Transcribed page contents
::::

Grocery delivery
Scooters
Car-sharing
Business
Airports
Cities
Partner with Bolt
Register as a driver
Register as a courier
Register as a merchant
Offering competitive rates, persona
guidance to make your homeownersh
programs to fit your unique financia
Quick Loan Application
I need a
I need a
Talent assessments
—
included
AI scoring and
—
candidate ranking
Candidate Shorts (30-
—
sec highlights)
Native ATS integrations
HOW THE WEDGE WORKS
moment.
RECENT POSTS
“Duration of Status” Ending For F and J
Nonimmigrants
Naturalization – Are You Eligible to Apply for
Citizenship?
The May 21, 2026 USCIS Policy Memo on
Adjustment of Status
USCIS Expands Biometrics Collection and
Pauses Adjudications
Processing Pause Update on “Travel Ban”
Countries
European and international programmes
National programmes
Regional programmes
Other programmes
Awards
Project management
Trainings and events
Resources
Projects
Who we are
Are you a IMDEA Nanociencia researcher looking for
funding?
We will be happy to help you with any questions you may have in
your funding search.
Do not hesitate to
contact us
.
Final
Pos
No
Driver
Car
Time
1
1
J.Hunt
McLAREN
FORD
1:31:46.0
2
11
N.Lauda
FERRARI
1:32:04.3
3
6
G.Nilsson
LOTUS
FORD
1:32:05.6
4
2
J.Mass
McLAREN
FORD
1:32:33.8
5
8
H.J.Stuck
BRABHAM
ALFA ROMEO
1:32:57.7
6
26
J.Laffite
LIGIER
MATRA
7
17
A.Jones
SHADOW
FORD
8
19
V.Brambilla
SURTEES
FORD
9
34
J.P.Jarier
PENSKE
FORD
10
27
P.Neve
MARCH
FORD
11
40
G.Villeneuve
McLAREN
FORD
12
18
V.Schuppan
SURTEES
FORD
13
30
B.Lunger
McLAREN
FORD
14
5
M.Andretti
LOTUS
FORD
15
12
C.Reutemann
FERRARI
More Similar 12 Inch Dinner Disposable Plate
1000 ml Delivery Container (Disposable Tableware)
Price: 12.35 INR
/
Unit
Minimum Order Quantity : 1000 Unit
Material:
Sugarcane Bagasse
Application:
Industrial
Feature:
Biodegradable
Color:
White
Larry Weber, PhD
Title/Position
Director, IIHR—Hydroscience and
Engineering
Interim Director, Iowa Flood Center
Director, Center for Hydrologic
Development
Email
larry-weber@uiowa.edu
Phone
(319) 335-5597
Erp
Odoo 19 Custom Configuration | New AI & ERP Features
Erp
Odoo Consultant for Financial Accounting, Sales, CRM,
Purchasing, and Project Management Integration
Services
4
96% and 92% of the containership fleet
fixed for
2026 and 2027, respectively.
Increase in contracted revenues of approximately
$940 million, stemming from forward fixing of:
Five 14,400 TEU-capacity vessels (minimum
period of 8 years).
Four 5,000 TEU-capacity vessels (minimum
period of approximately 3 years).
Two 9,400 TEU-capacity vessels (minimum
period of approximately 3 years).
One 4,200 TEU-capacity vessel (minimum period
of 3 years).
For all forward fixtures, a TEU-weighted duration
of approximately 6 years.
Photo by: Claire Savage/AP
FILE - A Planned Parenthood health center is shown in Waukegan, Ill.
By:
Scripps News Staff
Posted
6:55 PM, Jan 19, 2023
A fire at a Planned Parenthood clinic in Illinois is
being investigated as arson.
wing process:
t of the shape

::::

» DIRECTIONS FOR THIS TASK: Repeat all of the records verbatim, leaving nothing out.

» ANSWER TO THE EXERCISE:
Grocery delivery
Scooters
Car-sharing
Business
Airports
Cities
Partner with Bolt
Register as a driver
Register as a courier
Register as a merchant
Offering competitive rates, persona
guidance to make your homeownersh
programs to fit your unique financia
Quick Loan Application
I need a
I need a
Talent assessments
—
included
AI scoring and
—
candidate ranking
Candidate Shorts (30-
—
sec highlights)
Native ATS integrations
HOW THE WEDGE WORKS
moment.
RECENT POSTS
“Duration of Status” Ending For F and J
Nonimmigrants
Naturalization – Are You Eligible to Apply for
Citizenship?
The May 21, 2026 USCIS Policy Memo on
Adjustment of Status
USCIS Expands Biometrics Collection and
Pauses Adjudications
Processing Pause Update on “Travel Ban”
Countries
European and international programmes
National programmes
Regional programmes
Other programmes
Awards
Project management
Trainings and events
Resources
Projects
Who we are
Are you a IMDEA Nanociencia researcher looking for
funding?
We will be happy to help you with any questions you may have in
your funding search.
Do not hesitate to
contact us
.
Final
Pos
No
Driver
Car
Time
1
1
J.Hunt
McLAREN
FORD
1:31:46.0
2
11
N.Lauda
FERRARI
1:32:04.3
3
6
G.Nilsson
LOTUS
FORD
1:32:05.6
4
2
J.Mass
McLAREN
FORD
1:32:33.8
5
8
H.J.Stuck
BRABHAM
ALFA ROMEO
1:32:57.7
6
26
J.Laffite
LIGIER
MATRA
7
17
A.Jones
SHADOW
FORD
8
19
V.Brambilla
SURTEES
FORD
9
34
J.P.Jarier
PENSKE
FORD
10
27
P.Neve
MARCH
FORD
11
40
G.Villeneuve
McLAREN
FORD
12
18
V.Schuppan
SURTEES
FORD
13
30
B.Lunger
McLAREN
FORD
14
5
M.Andretti
LOTUS
FORD
15
12
C.Reutemann
FERRARI
More Similar 12 Inch Dinner Disposable Plate
1000 ml Delivery Container (Disposable Tableware)
Price: 12.35 INR
/
Unit
Minimum Order Quantity : 1000 Unit
Material:
Sugarcane Bagasse
Application:
Industrial
Feature:
Biodegradable
Color:
White
Larry Weber, PhD
Title/Position
Director, IIHR—Hydroscience and
Engineering
Interim Director, Iowa Flood Center
Director, Center for Hydrologic
Development
Email
larry-weber@uiowa.edu
Phone
(319) 335-5597
Erp
Odoo 19 Custom Configuration | New AI & ERP Features
Erp
Odoo Consultant for Financial Accounting, Sales, CRM,
Purchasing, and Project Management Integration
Services
4
96% and 92% of the containership fleet
fixed for
2026 and 2027, respectively.
Increase in contracted revenues of approximately
$940 million, stemming from forward fixing of:
Five 14,400 TEU-capacity vessels (minimum
period of 8 years).
Four 5,000 TEU-capacity vessels (minimum
period of approximately 3 years).
Two 9,400 TEU-capacity vessels (minimum
period of approximately 3 years).
One 4,200 TEU-capacity vessel (minimum period
of 3 years).
For all forward fixtures, a TEU-weighted duration
of approximately 6 years.
Photo by: Claire Savage/AP
FILE - A Planned Parenthood health center is shown in Waukegan, Ill.
By:
Scripps News Staff
Posted
6:55 PM, Jan 19, 2023
A fire at a Planned Parenthood clinic in Illinois is
being investigated as arson.
wing process:
t of the shape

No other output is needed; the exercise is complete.